Nevado del Ruiz (Colombia) and Mount Rainier (US) exist a hemisphere apart, but they both project similar hazards for communities downstream. Central to their stories is the development and continued presence of weak and collapse-prone hydrothermally altered rock, and perennial covers of glacier ice and snow. Slopes of both volcanos are mantled by loose rock debris that can be remobilized to initiate lahars. At both volcanoes, five major glaciofluvial rivers flow down narrow valleys to lowland areas that support large human populations. More than a 150,000 persons live in areas at risk of lahars that could emanate from Rainier. Thirty-six years ago, Colombia’s Nevado del Ruiz initiated a lahar that killed an estimated 25,000 people. Today, we’ll examine hazards at both volcanoes; discuss international synergies for risk reduction, progress and challenges, and review some practical lessons learned about community risk reduction.
Carolyn Driedger is a Hydrologist and Outreach Coordinator at the U.S. Geological Survey in Vancouver Washington. Her science career began with research on glaciers and glacier-related hazards principally at Cascade Range volcanoes, and at Columbia Glacier Alaska. Carolyn witnessed the May 18, 1980 catastrophic eruption of Mount St. Helens and participated in the initial news media response. This event set the course for several fascinating projects that crossed science disciplines, and it provided a front-row seat for observation and reflection upon the role of scientists in society. Carolyn learned that scientists must use the same degree of creativity and care with public communication that they use with scientific endeavors. Now, as CVO’s Outreach Coordinator, she works in partnership with public officials, emergency planners, media, park interpreters, and educators to advance the cause of eruption preparedness. Some earlier career choices have informed current work, including several years of teaching in a US public school and private school in Kathmandu Nepal, and working for the National Park Service.
On Sat. Nov. 20, 2021, Doug Clark, Professor of Geology at WWU, Bellingham presented Lidar data and new stratigraphic, lake sediment, and radiocarbon constraints shed new light a long-standing dispute about the timing and nature of the last major events of the Cordilleran ice sheet in the Fraser Lowland. These new data paint a remarkable picture of glacier advances and retreats interleaved with rises and falls of local sea level during the closing phases of the Pleistocene ice age.Following its initial retreat from the Puget Sound, the ice sheet briefly readvanced into the Salish Sea near Bellingham, Washington about 14,500 years ago.Immediately afterwards, the ice retreated north of the International Boundary long enough for forests to establish in deglaciated lowland sites.Then, shortly following this retreat, local relative sea level (RSL) rose rapidly by ~20–30 m (~65-100 ft) about 14,000 yr ago, inundating the U.S. portion of the lowlands up to ~130 m above modern sea level.While RSL was at its highest, the ice sheet readvanced across the border to nearly the same extent as the earlier event.

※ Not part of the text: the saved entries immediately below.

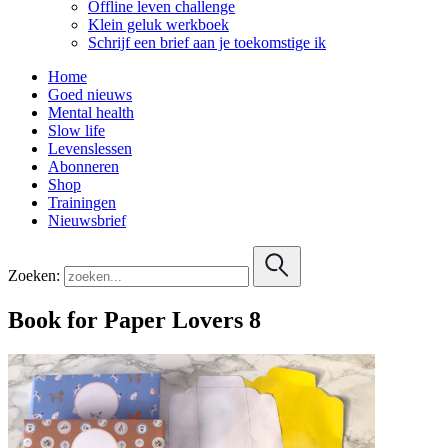
Offline leven challenge
Klein geluk werkboek
Schrijf een brief aan je toekomstige ik
Home
Goed nieuws
Mental health
Slow life
Levenslessen
Abonneren
Shop
Trainingen
Nieuwsbrief
Zoeken:
Book for Paper Lovers 8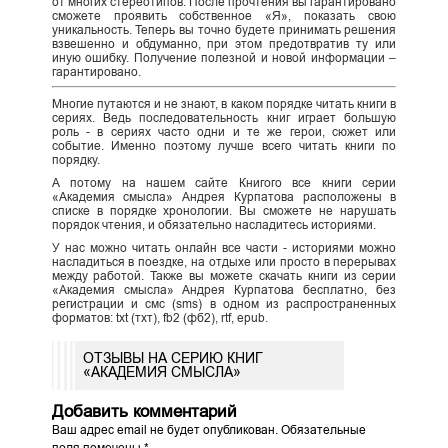
от многих стереотипов. После прочтения вы гарантировано
сможете проявить собственное «Я», показать свою
уникальность. Теперь вы точно будете принимать решения
взвешенно и обдуманно, при этом предотвратив ту или
иную ошибку. Получение полезной и новой информации –
гарантировано.
Многие путаются и не знают, в каком порядке читать книги в
сериях. Ведь последовательность книг играет большую
роль - в сериях часто одни и те же герои, сюжет или
событие. Именно поэтому лучше всего читать книги по
порядку.
А потому на нашем сайте Книгого все книги серии
«Академия смысла» Андрея Курпатова расположены в
списке в порядке хронологии. Вы сможете не нарушать
порядок чтения, и обязательно насладитесь историями.
У нас можно читать онлайн все части - историями можно
насладиться в поездке, на отдыхе или просто в перерывах
между работой. Также вы можете скачать книги из серии
«Академия смысла» Андрея Курпатова бесплатно, без
регистрации и смс (sms) в одном из распространенных
форматов: txt (тхт), fb2 (фб2), rtf, epub.
ОТЗЫВЫ НА СЕРИЮ КНИГ
«АКАДЕМИЯ СМЫСЛА»
Добавить комментарий
Ваш адрес email не будет опубликован.
Обязательные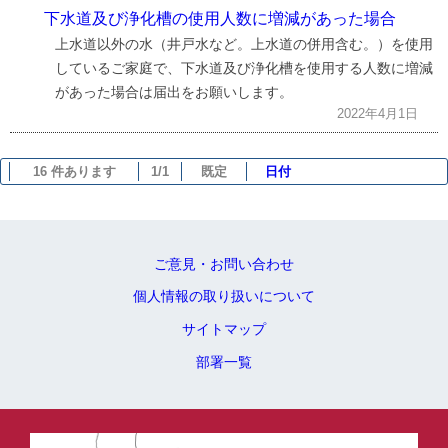
下水道及び浄化槽の使用人数に増減があった場合
上水道以外の水（井戸水など。上水道の併用含む。）を使用
しているご家庭で、下水道及び浄化槽を使用する人数に増減
があった場合は届出をお願いします。
2022年4月1日
16 件あります
1/1
既定
日付
ご意見・お問い合わせ
個人情報の取り扱いについて
サイトマップ
部署一覧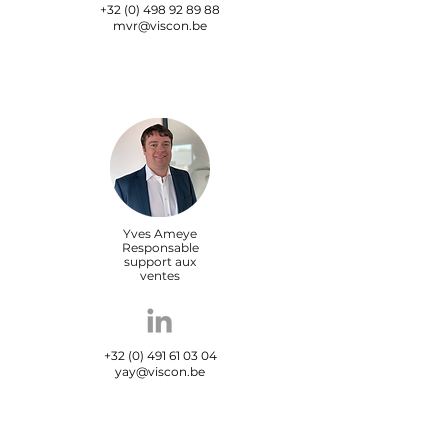
+32 (0) 498 92 89 88
mvr@viscon.be
Yves Ameye
Responsable
support aux
ventes
+32 (0) 491 61 03 04
yay@viscon.be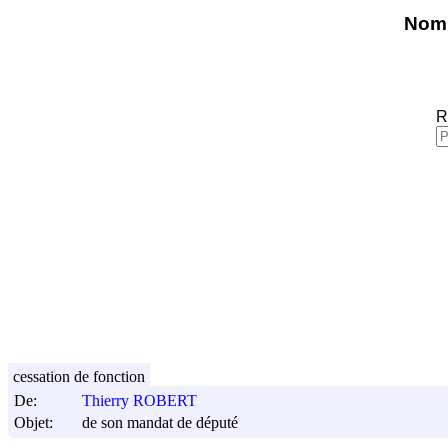
Nomi
R
cessation de fonction
De:
Thierry ROBERT
Objet:
de son mandat de député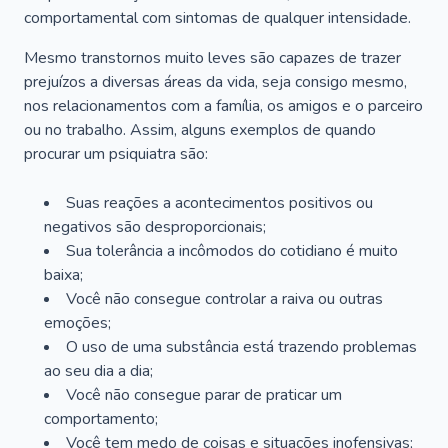
comportamental com sintomas de qualquer intensidade.
Mesmo transtornos muito leves são capazes de trazer
prejuízos a diversas áreas da vida, seja consigo mesmo,
nos relacionamentos com a família, os amigos e o parceiro
ou no trabalho. Assim, alguns exemplos de quando
procurar um psiquiatra são:
Suas reações a acontecimentos positivos ou
negativos são desproporcionais;
Sua tolerância a incômodos do cotidiano é muito
baixa;
Você não consegue controlar a raiva ou outras
emoções;
O uso de uma substância está trazendo problemas
ao seu dia a dia;
Você não consegue parar de praticar um
comportamento;
Você tem medo de coisas e situações inofensivas;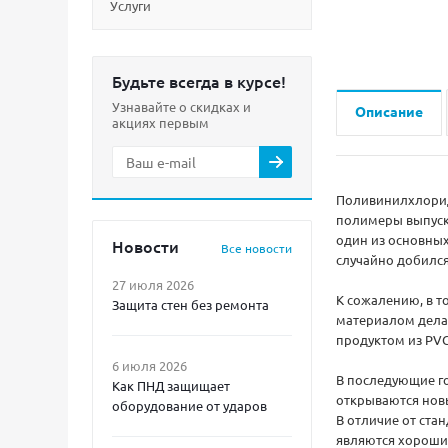
Услуги
Будьте всегда в курсе!
Узнавайте о скидках и
Описание
акциях первым
Поливинилхлорид 
полимеры выпуска
один из основных
Новости
Все новости
случайно добился
27 июля 2026
К сожалению, в т
Защита стен без ремонта
материалом делат
продуктом из PV
6 июля 2026
В последующие го
Как ПНД защищает
открываются новы
оборудование от ударов
В отличие от ста
являются хороши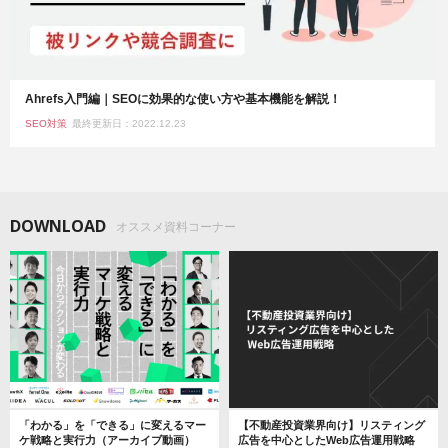
Ahrefs入門編｜SEOに効果的な使い方や基本機能を解説！
SEO対策
最終更新日：2022.12.23
DOWNLOAD
オススメ資料コーナー
「わかる」を「できる」に変えるマー
【不動産投資業界向け】リスティング
ケ戦略と実行力（アーカイブ動画）
広告を中心としたWeb広告運用戦略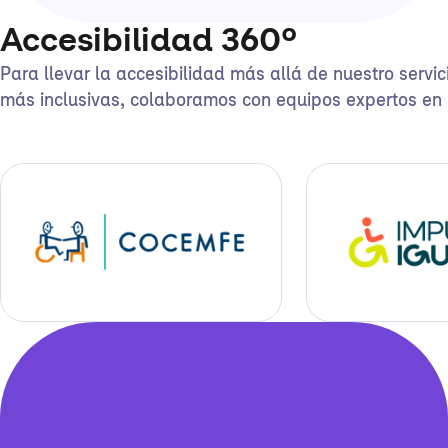
Accesibilidad 360º
Para llevar la accesibilidad más allá de nuestro servi
más inclusivas, colaboramos con equipos expertos en 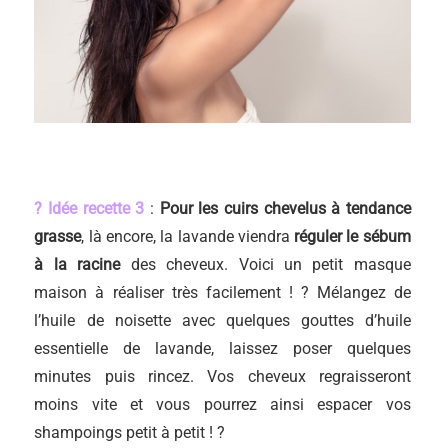
? Idée recette 3
:
Pour les cuirs chevelus à tendance
grasse
, là encore, la lavande viendra
réguler le sébum
à la racine
des cheveux. Voici un petit masque
maison à réaliser très facilement ! ? Mélangez de
l’huile de noisette avec quelques gouttes d’huile
essentielle de lavande, laissez poser quelques
minutes puis rincez. Vos cheveux regraisseront
moins vite et vous pourrez ainsi espacer vos
shampoings petit à petit ! ?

By about 13,000 yr ago, ice had retreated north of the border, and local RSL had fallen to within ~4 m of modern SL. A layer of possible loess (windblown dust) in sediments in Squalicum Lake suggests the ice sheet readvanced for a third and final time between 13,000 and 11,150 yr ago, constructing a moraine ~8 km south of the border town of Sumas, Washington. A series of unusual channels just beyond this final moraine indicate that the ice sheet experienced a catastrophic outburst flood immediately before the ice sheet stagnated and disappeared.
Mass extinctions in geologic time: Implications for the past, present and future
During the past 400 million years of life, evidence of five mass extinction events have been detected in the fossil record. These events caused world-wide destruction and led to collapse of whole ecosystems, producing profound changes in Earth’s history and forever altered the evolution of life. Mass extinctions constitute one of the grand “unifying themes” of our planet. Study of the strata, rocks and ancient fossils related to these episodes of massive dying are revealing much insight into not only the history of our planet, but also evolution and the directionality of life. Such geologic and paleontologic studies can teach us to better understand, slow and possibly reverse the 6th mass extinction now underway. This lecture was presented via Zoom on Sat. Oct. 9th at 4 pm.
George Stanley is Professor Emeritus and former Director of the University of Montana Paleontology Center. In the Dept. of Geosciences at Montana, he taught and conducted research in paleontology and geology for 35 years. His research has helped clarify mass extinctions, the evolution of reef structures and modern and ancient coral lineages.
He is a Fulbright Fellow and former Geologist and Research Associate at the Smithsonian Institution’s Museum of Natural History, a Fellow of the Geological Society of America, Organization for Tropical Studies, and American Association for the Advancement of Science. He has authored more than 300 professional publications and several books. His research has taken him to western Canada, northern Mexico, the Peruvian Andes, Germany, Austria, New Zealand, Japan and China. Now largely retired, he lives in Port Townsend where he enjoys hiking, nature and playing guitar.